At the recent Parliamentary Defense and Internal Affairs Committee meeting, the Inspector General of Police (IGP), Martin Okoth Ochola, directed the committee members to ask the Director of the Criminal Internal Investigative Department, Grace Akullo, on the matter concerning Dr. Ismael Kalule’s re-arrest.
Kalule had just got bail, but was immediately re-arrested by “un-known” plain clothes operatives. She kept quiet and did not respond to their prompting.
Ochola told the MPs that Kalule’s re-arrest was the kind of thing he had warned Akullo about and did not want it to happen in the Police again. He indicated that the Police had to obey the dictates of the courts of law.
A couple of days later, Kalule was released and driven to his home by the Police. This was a significant departure from the days of IGP Edward Kale Kayihura. But obviously Akullo was still displaying a hangover of the behaviour prevalent in the Kayihura days, when she allowed the plain clothes people to disobey the court orders.
Another significant development of IGP Ochola is the re-introduction of the Special Investigative Department (SID) of the CIID. Kayihura had disbanded this section, probably because he did not want any concerted investigation into other non-Police things he was using the Police for. Equally, Ochola has made other departmental appointments and transfers, which clearly are intended to refurbish the image of the Police, and make it constitutionally accountable.
As we welcome this re-incarnation of a Uganda Police Force responsible to the citizens and operating within the confines of the law, it is also incumbent upon us to point some other things IGP Ochola should be paying attention to. We are aware that he faces a monumental task in re-aligning the Force to its original duty, but this should not let us shy away from bringing his attention to some of the inadequacies.

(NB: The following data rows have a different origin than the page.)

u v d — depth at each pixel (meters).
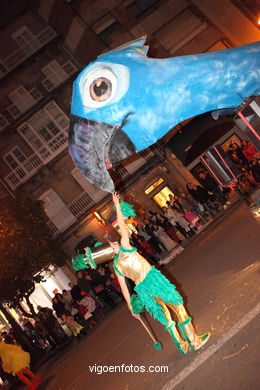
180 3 24.64
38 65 27.06
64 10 24.98
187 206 19.66
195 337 4.71
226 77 5.89
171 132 23.19
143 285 4.84
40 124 26.75
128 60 6.07
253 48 5.96
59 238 25.11
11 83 27.03
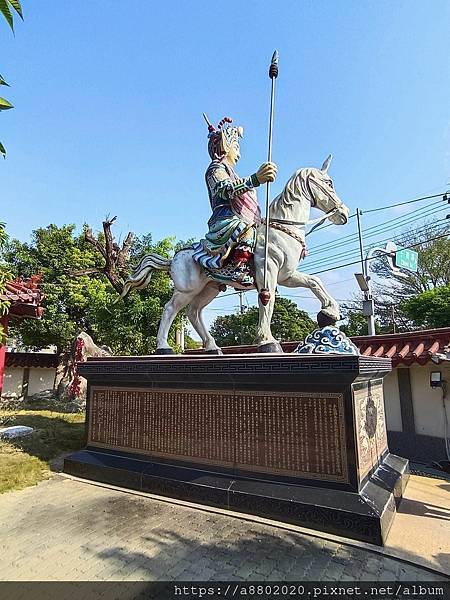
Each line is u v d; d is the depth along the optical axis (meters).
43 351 26.56
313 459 5.14
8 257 19.55
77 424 10.56
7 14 2.87
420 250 28.09
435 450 8.48
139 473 6.33
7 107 3.12
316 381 5.20
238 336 34.81
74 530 4.82
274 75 6.83
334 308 6.82
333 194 7.55
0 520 5.13
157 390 6.83
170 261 8.30
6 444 8.39
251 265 7.12
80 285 18.78
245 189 6.91
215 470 5.89
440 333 8.48
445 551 4.22
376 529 4.34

One urgent area is the Traffic Police. An American visitor in Kampala recently noted that the Government would make a lot of money from charging the traffic violators, particularly, the bodaboda riders. This section of motorists, assisted by their colleagues, the matatu drivers, is in the habit of breaking every law in the traffic rule-book. This is done in the presence of the Traffic Police. Often, you hear the Police saying that the bodaboda are too many for them to enforce.
This is idle reasoning. There are laws to be followed; and that is why they are employed, as Traffic Police, to enforce those laws. The matter of numbers is not an acceptable legal argument.
The other plausible issue is the manner in which the bodaboda has come into existence in the manner it has. It is alleged that apart from being a way of rewarding some of the regime sycophants as a windfall in the importation of the motorcycles, it also became a recruiting ground for the likes of Abdallah Kitatta to assemble their operatives.
Now that Kitatta, his Bodaboda 2010 and their godfather, Kayihura, are not in the picture, Ochola should move to re-structure this section, too.